We must reduce Brexit’s continental aftershocks

We need quick agreements to mitigate the damage that UK exit will have on the European academy, argues Bernd Huber

七月 7, 2016
Cracked road damaged by earthquake
Source: iStock

The decision of the UK to leave the European Union affects Europe in many different areas, ranging from foreign policy to trade relations and economic growth. Brexit will also have a huge impact on the higher education and research landscape. It will be bad news for students and researchers alike.

League tables such as Times Higher Education’s World University Rankings suggest one immediate effect. While there are seven universities from the UK among the 30 best universities worldwide, there are only three from the Continent. This reflects the exceptional strength of the UK higher education system and the significant contribution of UK institutions to the overall performance of the EU in this area. Without the UK, the EU will suffer a significant decline in its position in higher education.

Unlike other markets, research is driven by a combination of cooperation and competition. Europe is one of three dominant global regions in research and higher education. The strongest is certainly the US, with its Ivy League and other highly successful and wealthy universities. And Asia is rapidly becoming more and more competitive. We must now fear that Brexit will endanger not only the UK’s global competitiveness in research but also that of Europe as a whole.

Brexit will put up unnecessary hurdles. In particular, as long as the details of the future relations between the UK and the EU are unclear, extreme uncertainties will abound. Excellent researchers from around the world are used to moving without impediment to the institutions with the very best environment for their scientific work at every point of their career. It is to be feared that they will now look for new perspectives outside Europe. It is up to us to prevent this, and to prove that they can still find attractive conditions here.

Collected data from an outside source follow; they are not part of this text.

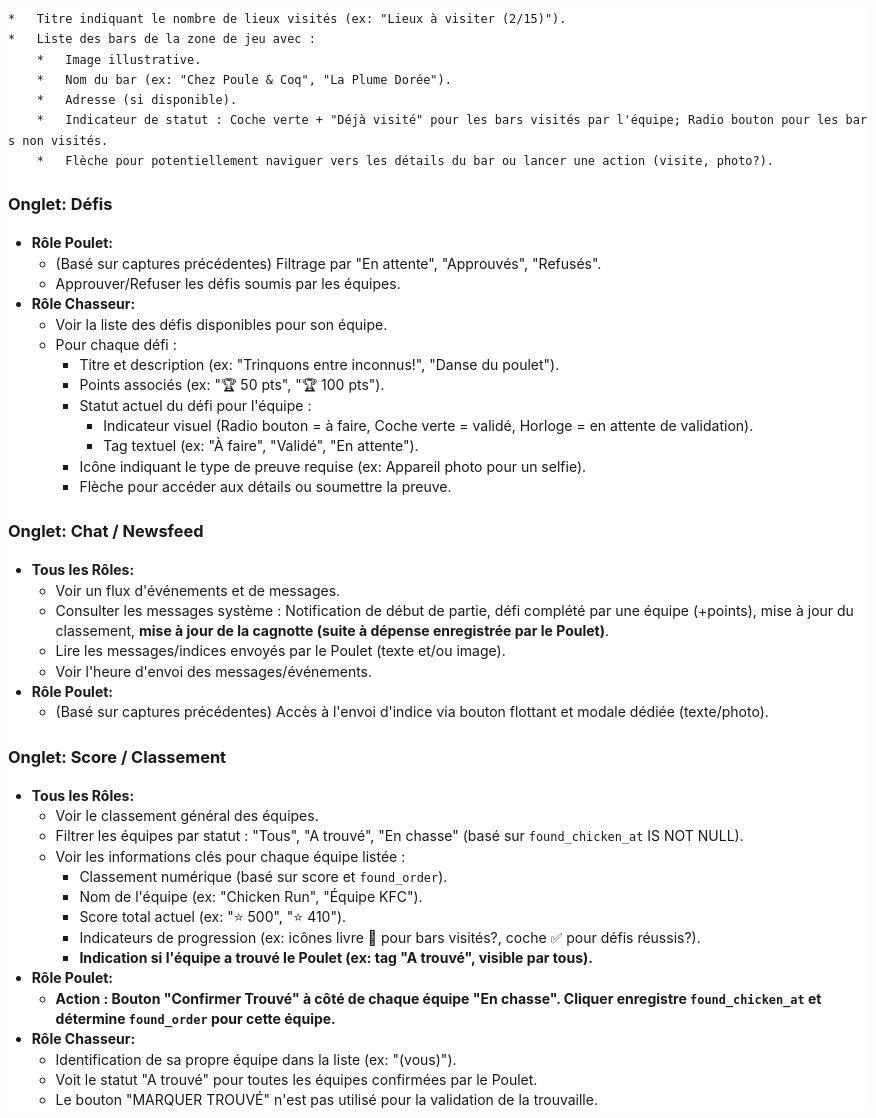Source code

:     *   Titre indiquant le nombre de lieux visités (ex: "Lieux à visiter (2/15)").
    *   Liste des bars de la zone de jeu avec :
        *   Image illustrative.
        *   Nom du bar (ex: "Chez Poule & Coq", "La Plume Dorée").
        *   Adresse (si disponible).
        *   Indicateur de statut : Coche verte + "Déjà visité" pour les bars visités par l'équipe; Radio bouton pour les bars non visités.
        *   Flèche pour potentiellement naviguer vers les détails du bar ou lancer une action (visite, photo?).

### Onglet: Défis
*   **Rôle Poulet:**
    *   (Basé sur captures précédentes) Filtrage par "En attente", "Approuvés", "Refusés".
    *   Approuver/Refuser les défis soumis par les équipes.
*   **Rôle Chasseur:**
    *   Voir la liste des défis disponibles pour son équipe.
    *   Pour chaque défi :
        *   Titre et description (ex: "Trinquons entre inconnus!", "Danse du poulet").
        *   Points associés (ex: "🏆 50 pts", "🏆 100 pts").
        *   Statut actuel du défi pour l'équipe :
            *   Indicateur visuel (Radio bouton = à faire, Coche verte = validé, Horloge = en attente de validation).
            *   Tag textuel (ex: "À faire", "Validé", "En attente").
        *   Icône indiquant le type de preuve requise (ex: Appareil photo pour un selfie).
        *   Flèche pour accéder aux détails ou soumettre la preuve.

### Onglet: Chat / Newsfeed
*   **Tous les Rôles:**
    *   Voir un flux d'événements et de messages.
    *   Consulter les messages système : Notification de début de partie, défi complété par une équipe (+points), mise à jour du classement, **mise à jour de la cagnotte (suite à dépense enregistrée par le Poulet)**.
    *   Lire les messages/indices envoyés par le Poulet (texte et/ou image).
    *   Voir l'heure d'envoi des messages/événements.
*   **Rôle Poulet:**
    *   (Basé sur captures précédentes) Accès à l'envoi d'indice via bouton flottant et modale dédiée (texte/photo).

### Onglet: Score / Classement
*   **Tous les Rôles:**
    *   Voir le classement général des équipes.
    *   Filtrer les équipes par statut : "Tous", "A trouvé", "En chasse" (basé sur `found_chicken_at` IS NOT NULL).
    *   Voir les informations clés pour chaque équipe listée :
        *   Classement numérique (basé sur score et `found_order`).
        *   Nom de l'équipe (ex: "Chicken Run", "Équipe KFC").
        *   Score total actuel (ex: "⭐ 500", "⭐ 410").
        *   Indicateurs de progression (ex: icônes livre 📖 pour bars visités?, coche ✅ pour défis réussis?).
        *   **Indication si l'équipe a trouvé le Poulet (ex: tag "A trouvé", visible par tous).**
*   **Rôle Poulet:**
    *   **Action : Bouton "Confirmer Trouvé" à côté de chaque équipe "En chasse". Cliquer enregistre `found_chicken_at` et détermine `found_order` pour cette équipe.**
*   **Rôle Chasseur:**
    *   Identification de sa propre équipe dans la liste (ex: "(vous)").
    *   Voit le statut "A trouvé" pour toutes les équipes confirmées par le Poulet.
    *   Le bouton "MARQUER TROUVÉ" n'est pas utilisé pour la validation de la trouvaille.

Brexit may also affect the mobility of students and academics within Europe. Programmes such as Erasmus may become significantly less attractive if the freedom of movement between the UK and the remainder of the EU is restricted. Similarly, it will become more difficult and less attractive for researchers to move from, say, a German university to a higher education institution in the UK.

It is also hard to imagine how EU research programmes such as Horizon 2020 can successfully evolve in the future. Brexit will deal a serious blow to the European Research Council. Can we really imagine how the competition for ERC grants will be affected if researchers from the UK are no longer allowed to participate? How will this affect the reputation of the grants?

On the other hand, universities and researchers in the UK (which is a net beneficiary in terms of research grants) will suffer significantly from the decline in grant income from the EU. This will have massive short-term repercussions on research activities in the UK and will also have a negative impact in the long run, even if the decline in EU funding is fully compensated by new national measures. This is because the quality of UK research also benefits from the competitive mechanism of the ERC.

In terms of research activities, Brexit creates what you might call a lose-lose situation. Both the UK and the remainder of the EU will suffer a serious setback. Another sad aspect of Brexit is that the voice of the UK in the EU higher education debate will be lost. The UK, with its many world-class universities and its extraordinary academic performance, has always made a strong stance in favour of high-quality research and competition when criteria for research funding were negotiated. This voice will no longer be heard.

All this makes clear that, from the perspective of the higher education sector, we urgently need to reach an agreement between the UK and the EU that ensures that the huge disadvantages and the massive losses in academic quality and output can be somehow avoided. Otherwise, Brexit will be not only a sad event but also an extremely painful one, for higher education in the UK and throughout the rest of Europe.

Bernd Huber is president of LMU Munich and is a former chair of the League of European Research Universities.